Ma non c’è solo revival, la band di Baltimora è per molti versi nuova e diversa: melodia marcata, praticamente pop (e il cerchio di chiude) nell’ultimo album “Glow On”, e timing serrati, due minuti e via con album che sono coerenti con una soglia di attenzione passata, negli ultimi 30 anni, dalle 2 ore di un film a un’ora di una puntata di una serie tv. E quindi i Turnstile fanno album tra i 25 e i 35 minuti e concerti che arrivano, appunto, all’ora senza sforare oltre. Anche ieri sera, inizio alle 21:45 puntuali sulla scaletta e fine che non erano ancora le 23. Perfetto.

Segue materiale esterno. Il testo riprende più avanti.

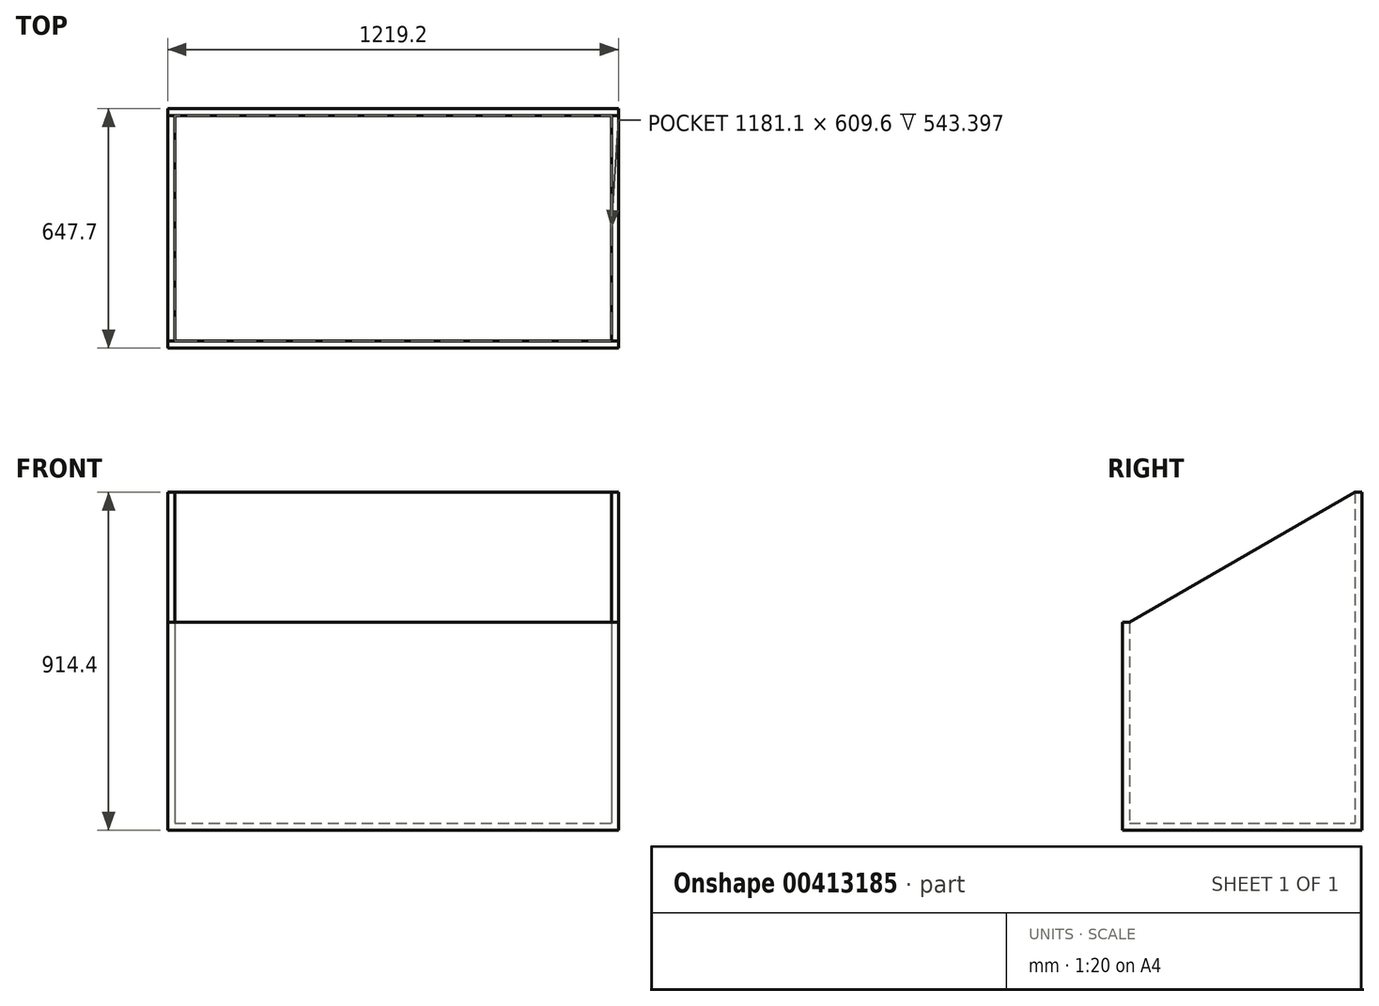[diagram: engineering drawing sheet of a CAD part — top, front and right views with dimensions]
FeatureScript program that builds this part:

Questa dicotomia tra nuovo e vecchio era evidente anche nel pubblico, tra magliette di Beavis and Butt-Head e dei Mastodon, tra ragazzi con i bragoncini corti cargo che usava Mike Patton nel 1989 e canottiere per far vedere i tatuaggi colorati sulle braccia. Senza considerare che, man mano che il live avanzava, il look più utilizzato era quello old classico: torso nudo, a pogare e a dimenarsi con così tanta foga veniva naturale.

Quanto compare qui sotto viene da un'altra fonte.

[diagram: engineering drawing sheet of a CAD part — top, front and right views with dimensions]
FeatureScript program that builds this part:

Si è parlato poco della scaletta? Bah, è sotto (l’ho fotografata da una tizia all’uscita che era riuscita a portarsi a casa il cimelio) ed è molto bella e concentrata, le canzoni sono state suonate con vera convinzione e amore per il pubblico. E passione. “Blackout” probabilmente è stata la più distruttiva, ma io amo alla follia “Fly Again” e la chiusura di “Holiday” è stato qualcosa di metafisico. Lì, dopo che tutta l’audience si era ritrovata a essere sballottata da una parte all’altra, a saltare come ossessi, ad aprirsi in varchi in cui partivano poghi circolari, a emanare odori antichi, si rimaterializzava quella stanchezza atavica da fine concerto quando sei davvero spompo e contento perché hai appena pogato su “Killing In The Name” o robe del genere (nel 2008 a Modena i RATM finirono con quella canzone, e credo che avrebbero potuto esserci state fratture agli arti dalla tanta enormità di energia di quel finale, e devo ammettere che la chiusa di “Holiday” non è stata molto sotto).

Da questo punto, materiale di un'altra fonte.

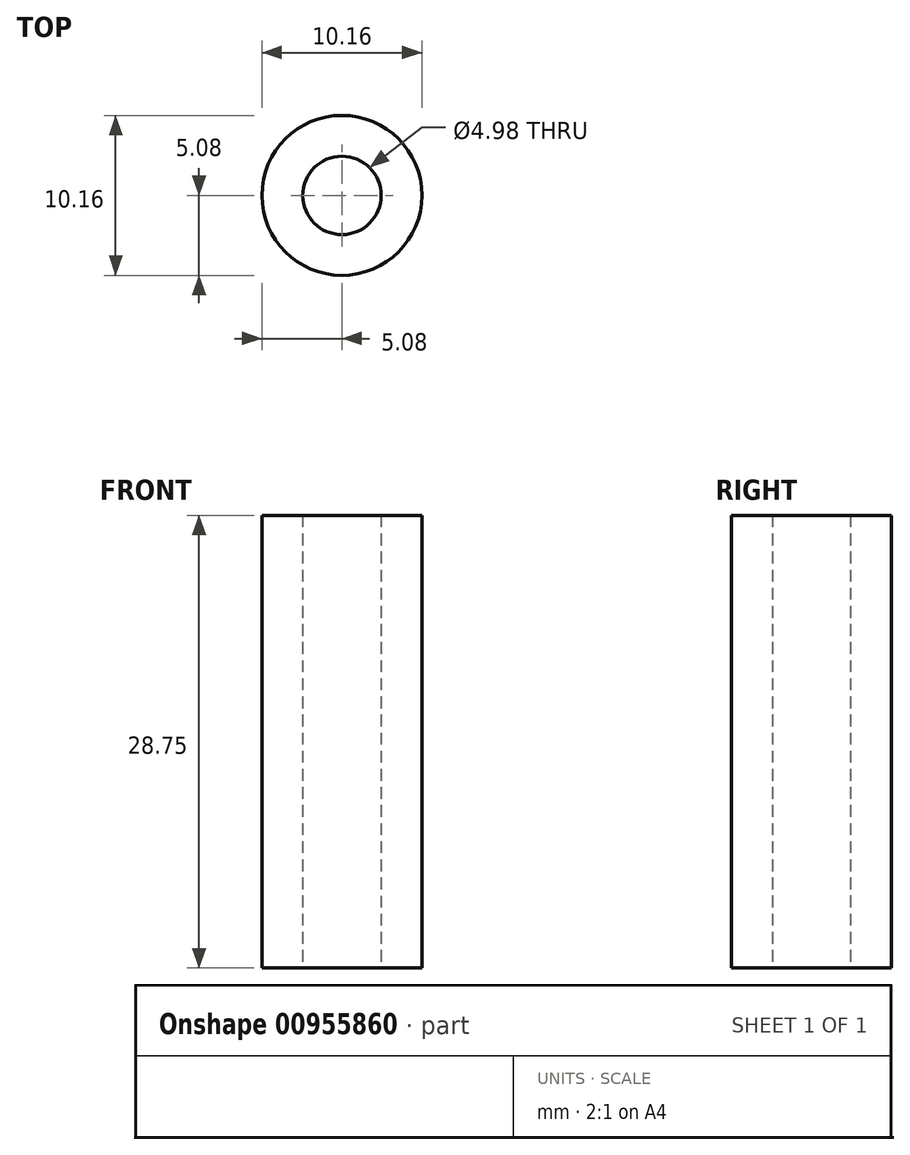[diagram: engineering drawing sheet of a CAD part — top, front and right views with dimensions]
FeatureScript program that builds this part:
annotation { "Feature Type Name" : "Feature", "Feature Type Description" : "" }
export const myFeature = defineFeature(function(context is Context, id is Id, definition is map)
    precondition{}
    {
        {
            var Q0;
            Q0=qCreatedBy(makeId("Top.planeOp"),FACE);
            var sketch = newSketch(context, id + "F0", { "sketchPlane" : qUnion([Q0])});
            skCircle(sketch, "E0", {"center": v(0, 0) * mm, "radius": 2.49 * mm});
            skCircle(sketch, "E1", {"center": v(0, 0) * mm, "radius": 5.08 * mm});
            skSolve(sketch);
        }
        {
            var Q0;
            Q0=makeQuery(id+"F0.imprint","IMPRINT",FACE,{"disambiguationData":[TD([[makeQuery(id+"F0.imprint","IMPRINT",EDGE,{"derivedFrom":sQuery(id+"F0.wireOp",EDGE,"E0")}),-1.0]])]});
            extrude(context, id + "F1", {"entities" : qUnion([Q0]), "depth" : 28.75 * mm, "offsetDistance" : 25.4 * mm});
        }
    });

E allora, alla luce di quella speranza in epoca covid che si è realizzata, ridecliniamola quella frase iniziale “Il pogo salverà il mondo”: no, è il pogo che scatenano i Turnstile che HA SALVATO il mondo.
P.S. I DITZ in apertura sono stati convincenti, peccato per la voce che non si sentisse, da quando il cantante Cal Francis se n’era andato in giro per il pubblico a metà concerto. È stato un buon accoppiamento con i Turnstile.